Очень нелегкой была та операция. Пришлось ушить большую долю печени, сделать тампонаду сальником, ушить желудок, тоже сильно поврежденный, удалить осколки, застрявшие в большом сальнике. Все это было огромным испытанием для организма человека. Танкист молодцом выдержал его, и я испытывал твердую уверенность в том, что через некоторое время он сумеет вновь крепко стать на ноги.
Глава девятая
К ФАШИСТСКОМУ ЛОГОВУ
Ужасы Треблинки. — Орден-спаситель. — Фронтовые университеты. — «Почему не награжден?» — Первая «мирная» операция. — Поклонимся павшим. — Итак, около 14 тысяч…
Нашей дивизии пришлось проходить мимо фашистского концентрационного лагеря Треблинка. Отступая, гитлеровцы сожгли его, однако замести следы своих преступлений фашистским зверям не удалось. Среди углей кругом виднелись не до конца сгоревшие скелеты, в том числе очень много детских, валялись остатки одежды, обуви. Во рвах были обнаружены трупы людей с пробитыми головами, развороченными грудными клетками — узников истребляли самыми садистскими способами. Местные польские жители рассказывали, что в первую очередь гитлеровцы уничтожали советских людей.
Долго стояло перед глазами увиденное в лагере смерти. Хотелось взять оружие и нещадно бить фашистов. Но мы понимали, что делаем свое важное дело. Помнится, во время войны в одной из газет мы нашли слова о том, что медицинское обслуживание на фронте стоит в одном ряду с авиационным и артиллерийским обслуживанием, что медицинские работники в рядах армии так же нужны, как бойцы и командиры.

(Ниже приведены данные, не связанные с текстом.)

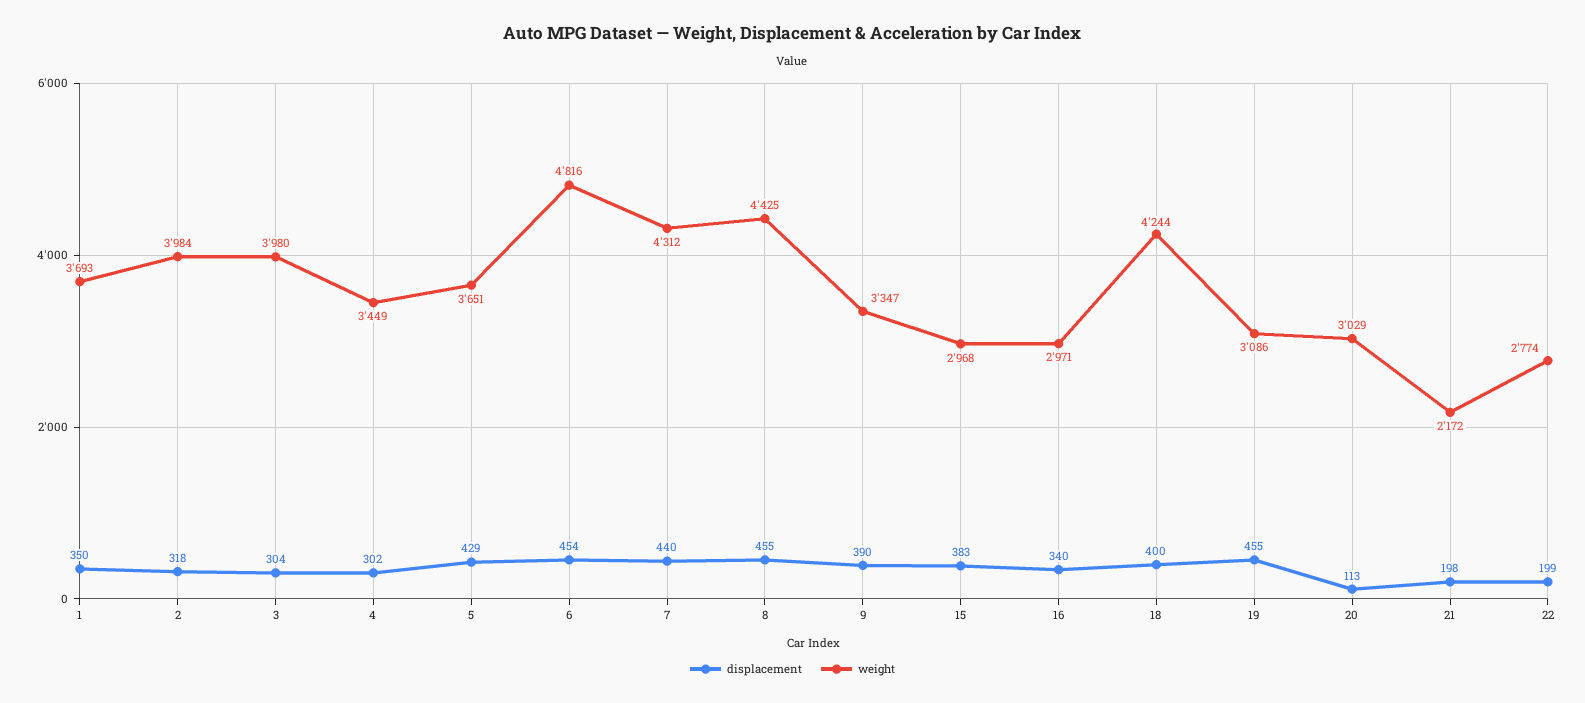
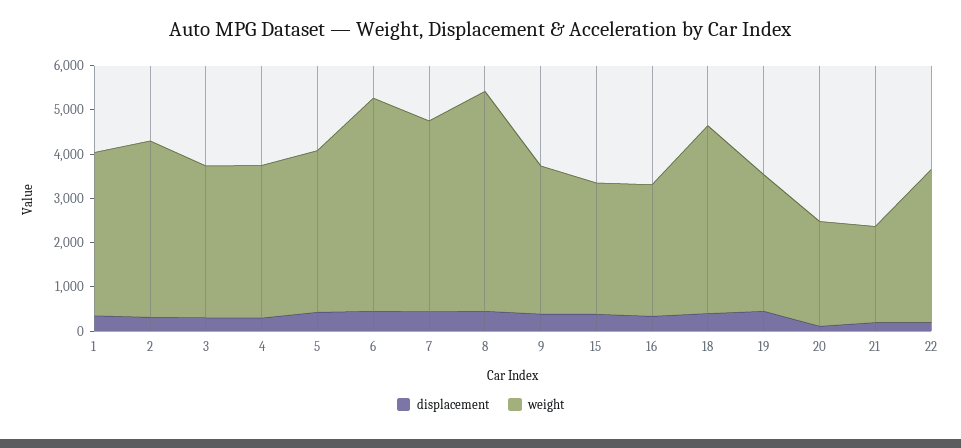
weight, 3: 3980 -> 3400
weight, 8: 4425 -> 5000
weight, 20: 3029 -> 2400
weight, 22: 2774 -> 3400

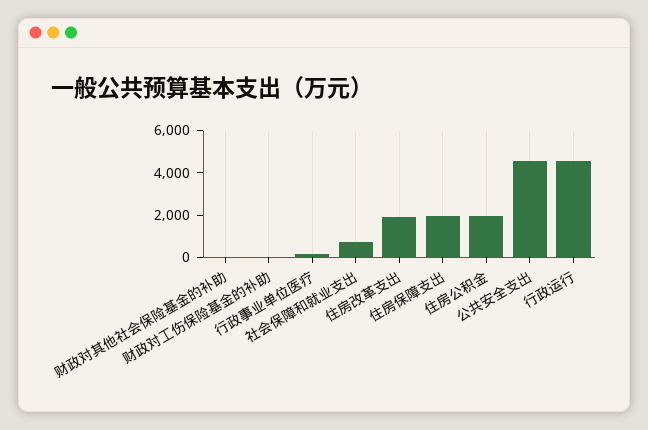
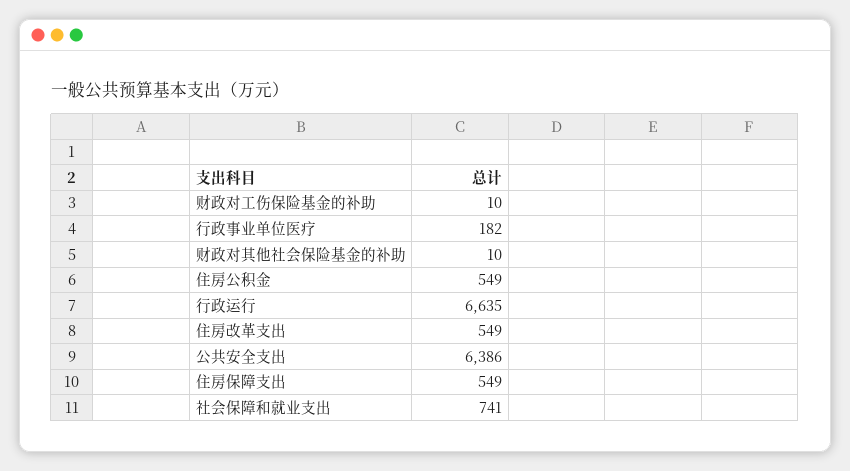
住房改革支出: 2000 -> 549
住房保障支出: 2000 -> 549
住房公积金: 2000 -> 549
公共安全支出: 4500 -> 6386
行政运行: 4500 -> 6635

5 сентября 1944 года передовые подразделения нашей дивизии форсировали реку Нарев, захватили плацдарм и попытались овладеть в других местах двумя мостами. Этого, однако, сделать не удалось. Гитлеровцы провели контратаку крупными силами танков и взорвали мосты, а затем обратили удар на плацдарм. Завязались ожесточенные бои.
Наш медсанбат развернулся в четырех километрах восточнее Нарева в тенистой лощине, близ которой проходила дорога на Пултуск. Расположение оказалось очень удачным. С одной стороны, мы находились вблизи путей эвакуации раненых, а с другой — рядом не имелось таких важных объектов, которые гитлеровцы могли бы бомбить и обстреливать из артиллерийских орудий.
Работа всех функциональных подразделений медсанбата с первых дней проходила исключительно организованно, несмотря на то что непрерывные, почти двухнедельные бои принесли большой поток раненых и надо было только успевать поворачиваться. К нам поступало от 160 до 220 человек в сутки, причем не только из нашего соединения. Соседи запоздали с развертыванием своих медсанбатов, и мы принимали раненых танкистов, артиллеристов, а также пехотинцев другой дивизии.
Одним из первых оперировал я заместителя командира 118-го гвардейского стрелкового полка по политчасти гвардии майора П. Н. Яковлева. Пуля попала в орден Красного Знамени, помяла его, рикошетом ушла в среднюю часть левого плеча, раздробив кость и повредив плечевую артерию и вену. Рука у Яковлева оказалась нежизнеспособной. Присутствовавшие при осмотре раненого Стесин и Кусков, не ожидая вопроса, высказались за ампутацию, и я вынужден был провести ее — иного выхода не оставалось.